» Recorded information:
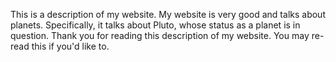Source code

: This is a description of my website. My website is very good and talks about planets. Specifically, it talks about Pluto, whose status as a planet is in question. Thank you for reading this description of my website. You may re-read this if you'd like to.
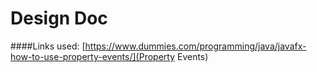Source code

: # Design Doc
####Links used:
[https://www.dummies.com/programming/java/javafx-how-to-use-property-events/](Property Events)
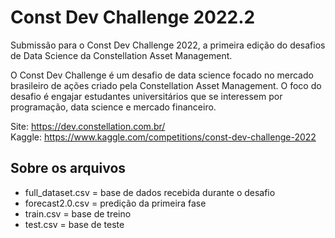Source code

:# Const Dev Challenge 2022.2

Submissão para o Const Dev Challenge 2022, a primeira edição do desafios de Data Science da Constellation Asset Management.

O Const Dev Challenge é um desafio de data science focado no mercado brasileiro de ações criado pela Constellation Asset Management. O foco do desafio é engajar estudantes universitários que se interessem por programação, data science e mercado financeiro.

Site: https://dev.constellation.com.br/ \
Kaggle: https://www.kaggle.com/competitions/const-dev-challenge-2022

## Sobre os arquivos

- full_dataset.csv = base de dados recebida durante o desafio
- forecast2.0.csv = predição da primeira fase
- train.csv = base de treino
- test.csv = base de teste

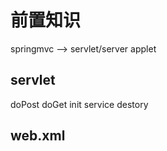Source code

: # 前置知识

springmvc --> servlet/server applet

## servlet

doPost
doGet
init
service
destory

## web.xml

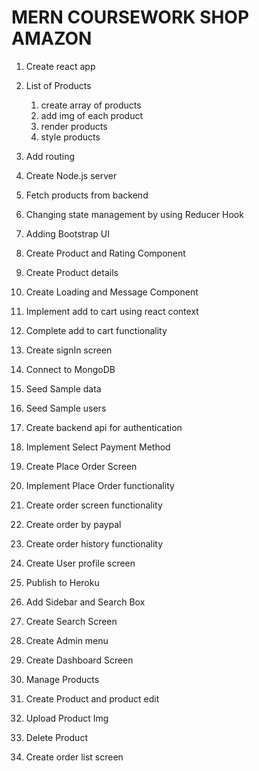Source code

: # MERN COURSEWORK SHOP AMAZON

1. Create react app

2. List of Products
    1. create array of products
    2. add img of each product
    3. render products
    4. style products

3. Add routing
4. Create Node.js server
5. Fetch products from backend
6. Changing state management by using Reducer Hook
7. Adding Bootstrap UI
8. Create Product and Rating Component
9. Create Product details
10. Create Loading and Message Component
11. Implement add to cart using react context
12. Complete add to cart functionality
13. Create signIn screen
14. Connect to MongoDB
15. Seed Sample data
16. Seed Sample users
17. Create backend api for authentication
18. Implement Select Payment Method
19. Create Place Order Screen 
20. Implement Place Order functionality
21. Create order screen functionality
22. Create order by paypal
23. Create order history functionality
24. Create User profile screen
25. Publish to Heroku
26. Add Sidebar and Search Box
27. Create Search Screen
28. Create Admin menu
29. Create Dashboard Screen
30. Manage Products
31. Create Product and product edit 
32. Upload Product Img
33. Delete Product
34. Create order list screen
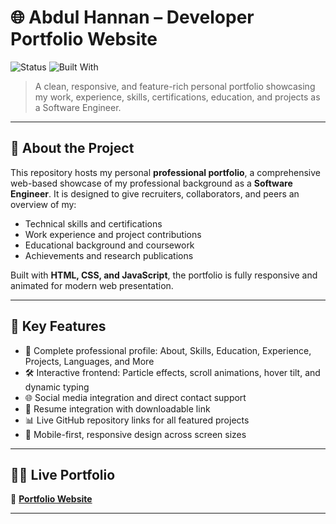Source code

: # 🌐 Abdul Hannan – Developer Portfolio Website

![Status](https://img.shields.io/badge/Status-Live-brightgreen)
![Built With](https://img.shields.io/badge/Built%20With-HTML%2C%20CSS%2C%20JavaScript-blueviolet)

> A clean, responsive, and feature-rich personal portfolio showcasing my work, experience, skills, certifications, education, and projects as a Software Engineer.

---

## 📘 About the Project

This repository hosts my personal **professional portfolio**, a comprehensive web-based showcase of my professional background as a **Software Engineer**. It is designed to give recruiters, collaborators, and peers an overview of my:

- Technical skills and certifications  
- Work experience and project contributions  
- Educational background and coursework  
- Achievements and research publications  

Built with **HTML, CSS, and JavaScript**, the portfolio is fully responsive and animated for modern web presentation.

---

## 🧠 Key Features

- 💼 Complete professional profile: About, Skills, Education, Experience, Projects, Languages, and More
- 🛠️ Interactive frontend: Particle effects, scroll animations, hover tilt, and dynamic typing
- 🌐 Social media integration and direct contact support
- 🧾 Resume integration with downloadable link
- 📊 Live GitHub repository links for all featured projects
- 📱 Mobile-first, responsive design across screen sizes

---

## 🧑‍💻 Live Portfolio

🔗 **[Portfolio Website](https://abdulhannanshaikhh.github.io/Portfolio---Redefined/)**  

---

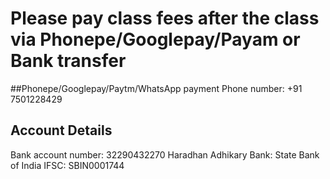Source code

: # Please pay class fees after the class via Phonepe/Googlepay/Payam or Bank transfer 
##Phonepe/Googlepay/Paytm/WhatsApp payment
Phone number: +91 7501228429

## Account Details
Bank account number: 32290432270
Haradhan Adhikary 
Bank: State Bank of India 
IFSC: SBIN0001744
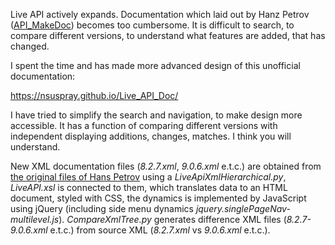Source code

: Live API actively expands. Documentation which laid out by Hanz Petrov ([API_MakeDoc](http://remotescripts.blogspot.ru/p/support-files.html)) becomes too cumbersome. It is difficult to search, to compare different versions, to understand what features are added, that has changed.

I spent the time and has made more advanced design of this unofficial documentation:

https://nsuspray.github.io/Live_API_Doc/

I have tried to simplify the search and navigation, to make design more accessible. It has a function of comparing different versions with independent displaying additions, changes, matches. I think you will understand.

New XML documentation files (*8.2.7.xml*, *9.0.6.xml* e.t.c.) are obtained from [the original files of Hans Petrov](https://julienbayle.studio/ableton-live-midi-remote-scripts/#liveAPI) using a *LiveApiXmlHierarchical.py*, *LiveAPI.xsl* is connected to them, which translates data to an HTML document, styled with CSS, the dynamics is implemented by JavaScript using jQuery (including side menu dynamics *jquery.singlePageNav-multilevel.js*). *CompareXmlTree.py* generates difference XML files (*8.2.7-9.0.6.xml* e.t.c.) from source XML (*8.2.7.xml* vs *9.0.6.xml* e.t.c.).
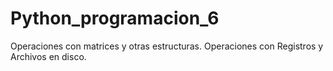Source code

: # Python_programacion_6
Operaciones con matrices y otras estructuras.
Operaciones con Registros y Archivos en disco.
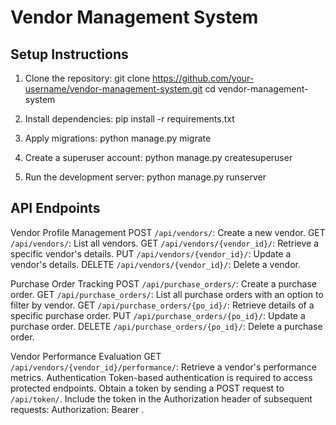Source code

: # Vendor Management System

## Setup Instructions

1. Clone the repository:
   git clone https://github.com/your-username/vendor-management-system.git
   cd vendor-management-system
   
2. Install dependencies:
   pip install -r requirements.txt

3. Apply migrations:
   python manage.py migrate

4. Create a superuser account:
   python manage.py createsuperuser

5. Run the development server:
   python manage.py runserver

## API Endpoints
Vendor Profile Management
  POST `/api/vendors/`: Create a new vendor.
  GET `/api/vendors/`: List all vendors.
  GET `/api/vendors/{vendor_id}/`: Retrieve a specific vendor's details.
  PUT `/api/vendors/{vendor_id}/`: Update a vendor's details.
  DELETE `/api/vendors/{vendor_id}/`: Delete a vendor.
  
Purchase Order Tracking
  POST `/api/purchase_orders/`: Create a purchase order.
  GET `/api/purchase_orders/`: List all purchase orders with an option to filter by vendor.
  GET `/api/purchase_orders/{po_id}/`: Retrieve details of a specific purchase order.
  PUT `/api/purchase_orders/{po_id}/`: Update a purchase order.
  DELETE `/api/purchase_orders/{po_id}/`: Delete a purchase order.
  
Vendor Performance Evaluation
  GET `/api/vendors/{vendor_id}/performance/`: Retrieve a vendor's performance metrics.
  Authentication
  Token-based authentication is required to access protected endpoints.
  Obtain a token by sending a POST request to `/api/token/`.
  Include the token in the Authorization header of subsequent requests: Authorization: Bearer <token>.

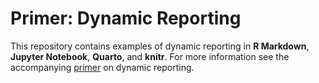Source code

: # Primer: Dynamic Reporting

This repository contains examples of dynamic reporting in **R Markdown**,
**Jupyter Notebook**, **Quarto**, and **knitr**. For more information see the
accompanying [primer](https://www.crs.uzh.ch/PRIMERURL) on dynamic reporting.

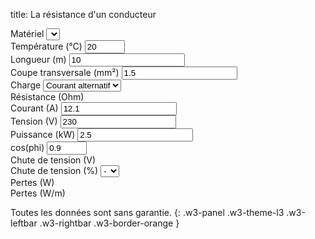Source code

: title: La résistance d'un conducteur

<div class="w3-row-padding" style="padding-left: 0px;">
  <div class="w3-quarter">
    <label for="material">Matériel</label>
    <select class="w3-select w3-border w3-theme-l1" name="materials" id="materials" onChange="calcWireResistance();"></select>
  </div>
  <div class="w3-quarter">
    <label for="temperature">Température (°C)</label>
    <input class="w3-input w3-border w3-hover-theme w3-theme-l1" name="temperature" id="temperature" type="number" min="0" max="100" value="20" onChange="calcWireResistance();">
  </div>
  <div class="w3-quarter">
    <label for="wire-length">Longueur (m)</label>
    <input class="w3-input w3-border w3-hover-theme w3-theme-l1" name="wire-length" id="wire-length" type="number" min="0.01" value="10" onChange="calcWireResistance();">
  </div>
  <div class="w3-quarter">
    <label for="cross-section">Coupe transversale (mm²)</label>
    <input class="w3-input w3-border w3-hover-theme w3-theme-l1" name="cross-section" id="cross-section" type="number" min="0.1" value="1.5" onChange="calcWireResistance();">
  </div>
</div>

<div class="w3-row-padding" style="padding-left: 0px;">
  <div class="w3-quarter">
    <label for="wire-load">Charge</label>
    <select class="w3-select w3-border w3-theme-l1" name="wire-load" id="wire-load" onChange="changeLoad();">
      <option value="1">Seul conducteur</option>
      <option value="2">Courant continu</option>
      <option value="2" selected>Courant alternatif</option>
      <option value="1.732">Courant triphasé</option>
    </select>
  </div>
  <div class="w3-quarter">
    <label for="wire-resist">Résistance (Ohm)</label>
    <pre style="margin-top: 0px !important; margin-bottom: 0px !important;"><code id="wire-resist" name="wire-resist"></code></pre>
  </div>
</div>

<div class="w3-row-padding" style="padding-left: 0px;">
  <div class="w3-quarter">
    <label for="current">Courant (A)</label>
    <input class="w3-input w3-border w3-hover-theme w3-theme-l1" name="current" id="current" type="number" min="0" value="12.1" onChange="calcPower();">
  </div>
  <div class="w3-quarter">
    <label for="voltage">Tension (V)</label>
    <input class="w3-input w3-border w3-hover-theme w3-theme-l1" name="voltage" id="voltage" type="number" min="0" value="230" onChange="calcPower();">
  </div>
  <div class="w3-quarter">
    <label for="power">Puissance (kW)</label>
    <input class="w3-input w3-border w3-hover-theme w3-theme-l1" name="power" id="power" type="number" min="0" value="2.5" onChange="calcCurrent();">
  </div>
  <div class="w3-quarter" id="cosphi-input">
    <label for="cosphi">cos(phi)</label>
    <input class="w3-input w3-border w3-hover-theme w3-theme-l1" name="cosphi" id="cosphi" type="number" min="0.8" max="1" value="0.9" onChange="calcCurrent();">
  </div>
</div>

<div class="w3-row-padding" style="padding-left: 0px;">
  <div class="w3-quarter">
    <label for="wire-voltage-drop">Chute de tension (V)</label>
    <pre style="margin-top: 0px !important; margin-bottom: 0px !important;"><code id="wire-voltage-drop" name="wire-voltage-drop"></code></pre>
  </div>
  <div class="w3-quarter">
    <label for="wire-vpercent-drop">Chute de tension (%)</label>
    <select class="w3-select w3-border w3-theme-l1" name="wire-vpercent-drop" id="wire-vpercent-drop" onclick="calculateCrossSection();">
      <option value="0" disabled selected>-</option>
      <option value="1">1</option>
      <option value="2">2</option>
      <option value="3">3</option>
    </select>
  </div>
  <div class="w3-quarter">
    <label for="wire-losses">Pertes (W)</label>
    <pre style="margin-top: 0px !important; margin-bottom: 0px !important;"><code id="wire-losses" name="wire-losses"></code></pre>
  </div>
  <div class="w3-quarter">
    <label for="wire-losses-perm">Pertes (W/m)</label>
    <pre style="margin-top: 0px !important; margin-bottom: 0px !important;"><code id="wire-losses-perm" name="wire-losses-perm"></code></pre>
  </div>
</div>

Toutes les données sont sans garantie.
{: .w3-panel .w3-theme-l3 .w3-leftbar .w3-rightbar .w3-border-orange }

<script>
var materials = [
  {"name": "Cuivre", "roh20": "0.0178", "alpha": "3.9"},
  {"name": "Aluminium", "roh20": "0.0287", "alpha": "3.8"},
  {"name": "Fer", "roh20": "0.10", "alpha": "6.1"},
  {"name": "Or", "roh20": "0.022", "alpha": "3.9"}
];
var wireResistance = 1;
var roh = 1.0/56.0;

var ei_materials = document.getElementById('materials');
var ei_temperature = document.getElementById('temperature');
var ei_wire_length = document.getElementById('wire-length');
var eio_cross_section = document.getElementById('cross-section');
var ei_wire_count = document.getElementById('wire-load');
var eo_wire_resist = document.getElementById('wire-resist');
var eio_current = document.getElementById('current');
var ei_voltage = document.getElementById('voltage');
var eio_power = document.getElementById('power');
var e_cosphi_input = document.getElementById('cosphi-input');
var ei_cosphi = document.getElementById('cosphi');
var eo_wire_voltage_drop = document.getElementById('wire-voltage-drop');
var eio_vpercent_drop = document.getElementById('wire-vpercent-drop');
var eo_wire_losses = document.getElementById('wire-losses');
var eo_wire_losses_perm = document.getElementById('wire-losses-perm');

function assignMaterials() {
  let dropdown = ei_materials;
  let option;
  for (let i = 0; i < materials.length; i++) {
    option = document.createElement('option');
    option.text = materials[i].name;
    dropdown.add(option);
  }
  dropdown.selectedIndex = 0;
}

function getHash() {
  if (window.location.hash && window.location.hash.startsWith('#wire=')) {
    let values = window.location.hash.substr(6).split("/");
    ei_materials.selectedIndex = values[0];
    ei_temperature.value = values[1];
    ei_wire_length.value = values[2];
    eio_cross_section.value = values[3];
    ei_wire_count.selectedIndex = values[4];
    updateCosPhi();
    eio_current.value = values[5];
    ei_voltage.value = values[6];
    eio_power.value = values[7];
    ei_cosphi.value = values[8];
  }
}

function calcWireResistance() {
  let materialIndex = ei_materials.selectedIndex;
  let temperature = parseFloat(ei_temperature.value);
  let wire_length = parseFloat(ei_wire_length.value);
  let cross_section = parseFloat(eio_cross_section.value);
  let wire_count = parseFloat(ei_wire_count.value);
  let roh20 = materials[materialIndex].roh20;
  let alpha = materials[materialIndex].alpha;
  roh = roh20 * (1 + (alpha * (temperature - 20.0) / 1000.0));
  wireResistance = wire_count * roh * wire_length / cross_section;
  eo_wire_resist.textContent = wireResistance.toLocaleString(navigator.language, {maximumFractionDigits: 3});
  calcLosses();
}

function calcLosses() {
  let voltage = parseFloat(ei_voltage.value);
  let current = parseFloat(eio_current.value);
  let wire_length = parseFloat(ei_wire_length.value);
  let wire_vpercent_drop = eio_vpercent_drop
  let cosphi = parseFloat(ei_cosphi.value);
  
  let voltage_drop = wireResistance * current * cosphi;
  eo_wire_voltage_drop.textContent = 
    voltage_drop.toLocaleString(navigator.language, {maximumFractionDigits: 1});
  
  eio_vpercent_drop.options[0].text = 
    (voltage_drop / voltage * 100).toLocaleString(navigator.language, {maximumFractionDigits: 2});
  eio_vpercent_drop.selectedIndex = 0;
  
  eo_wire_losses.textContent = 
    (wireResistance * current * current).toLocaleString(navigator.language, {maximumFractionDigits: 0});

  eo_wire_losses_perm.textContent = 
    (wireResistance * current * current / wire_length).toLocaleString(navigator.language, {maximumFractionDigits: 0});
  
  setHash();
}

function calculateCrossSection() {
  let wire_length = parseFloat(ei_wire_length.value);
  let wire_count = parseFloat(ei_wire_count.value);
  let voltage = parseFloat(ei_voltage.value);
  let current = parseFloat(eio_current.value);
  let vpercent_drop = parseFloat(eio_vpercent_drop.value);
  if (vpercent_drop > 0) {
    eio_cross_section.value =
      (wire_count * wire_length * current * roh / vpercent_drop * 100 / voltage).toLocaleString(navigator.language, {maximumFractionDigits: 1});
  }
  calcWireResistance();
}

function updateCosPhi() {
  if (ei_wire_count.selectedIndex <= 1) { // DC
    e_cosphi_input.className += " w3-hide";
  }
  else { //AC
    e_cosphi_input.className = e_cosphi_input.className.replace(" w3-hide", "");
  }
}

function changeLoad() {
  let wire_load = ei_wire_count.selectedIndex;
  if (wire_load <= 1) { // DC
    voltage.value = 48;
    ei_cosphi.value = 1;
    ei_cosphi.disabled = true;
  }
  else if (wire_load == 2) { //AC
    voltage.value = 230;
    ei_cosphi.value = (0.9).toLocaleString(navigator.language, {maximumFractionDigits: 2});
    ei_cosphi.disabled = false;
  }
  else if (wire_load == 3) { //ThreePhase
    voltage.value = 400;
    ei_cosphi.value = (0.9).toLocaleString(navigator.language, {maximumFractionDigits: 2});
    ei_cosphi.disabled = false;
  }
  updateCosPhi();
  calcCurrent();
  calcWireResistance();
}

function calcCurrent() {
  let wire_load = ei_wire_count.selectedIndex;
  let voltage = parseFloat(ei_voltage.value);
  let cosphi = parseFloat(ei_cosphi.value);
  let power = parseFloat(eio_power.value);
  let current;
  
  if (wire_load <= 1) { // DC
    current = power * 1000.0 / voltage;
  }
  else if (wire_load == 2) { //AC
    current = power * 1000.0 / voltage / cosphi;
  }
  else if (wire_load == 3) { //ThreePhase
    current = power * 1000.0 / voltage / Math.sqrt(3) / cosphi;
  }
  eio_current.value = current.toLocaleString(navigator.language, {maximumFractionDigits: 2});
  calcLosses();
}

function calcPower() {
  let wire_load = ei_wire_count.selectedIndex;
  let voltage = parseFloat(ei_voltage.value);
  let current = parseFloat(eio_current.value);
  let cosphi = parseFloat(ei_cosphi.value);
  let power;
  
  if (wire_load <= 1) { // DC
    power = voltage * current / 1000.0;
  }
  else if (wire_load == 2) { //AC
    power = voltage * current * cosphi / 1000.0;
  }
  else if (wire_load == 3) { //ThreePhase
    power = voltage * Math.sqrt(3) * current * cosphi / 1000.0;
  }
  eio_power.value = power.toLocaleString(navigator.language, {maximumFractionDigits: 2});
  calcLosses();
}

function setHash() {
  window.location.hash = '#wire=' + ei_materials.selectedIndex 
    + '/'+ ei_temperature.value
    + '/'+ ei_wire_length.value
    + '/'+ eio_cross_section.value
    + '/'+ ei_wire_count.selectedIndex
    + '/'+ eio_current.value
    + '/'+ ei_voltage.value
    + '/'+ eio_power.value
    + '/'+ ei_cosphi.value;
}

assignMaterials();
getHash();
calcWireResistance();

</script>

» Task directions:
Nothing but the lines from the one with "New XML documentation" up to and including the one with "python manage.py createsuperuser" should be printed, exactly as they read above. Please keep the pictures out.

» Answer for the task:
New XML documentation files (*8.2.7.xml*, *9.0.6.xml* e.t.c.) are obtained from [the original files of Hans Petrov](https://julienbayle.studio/ableton-live-midi-remote-scripts/#liveAPI) using a *LiveApiXmlHierarchical.py*, *LiveAPI.xsl* is connected to them, which translates data to an HTML document, styled with CSS, the dynamics is implemented by JavaScript using jQuery (including side menu dynamics *jquery.singlePageNav-multilevel.js*). *CompareXmlTree.py* generates difference XML files (*8.2.7-9.0.6.xml* e.t.c.) from source XML (*8.2.7.xml* vs *9.0.6.xml* e.t.c.).
Source code

: # Python_programacion_6
Operaciones con matrices y otras estructuras.
Operaciones con Registros y Archivos en disco.
Source code

: # Vendor Management System

## Setup Instructions

1. Clone the repository:
   git clone https://github.com/your-username/vendor-management-system.git
   cd vendor-management-system
   
2. Install dependencies:
   pip install -r requirements.txt

3. Apply migrations:
   python manage.py migrate

4. Create a superuser account:
   python manage.py createsuperuser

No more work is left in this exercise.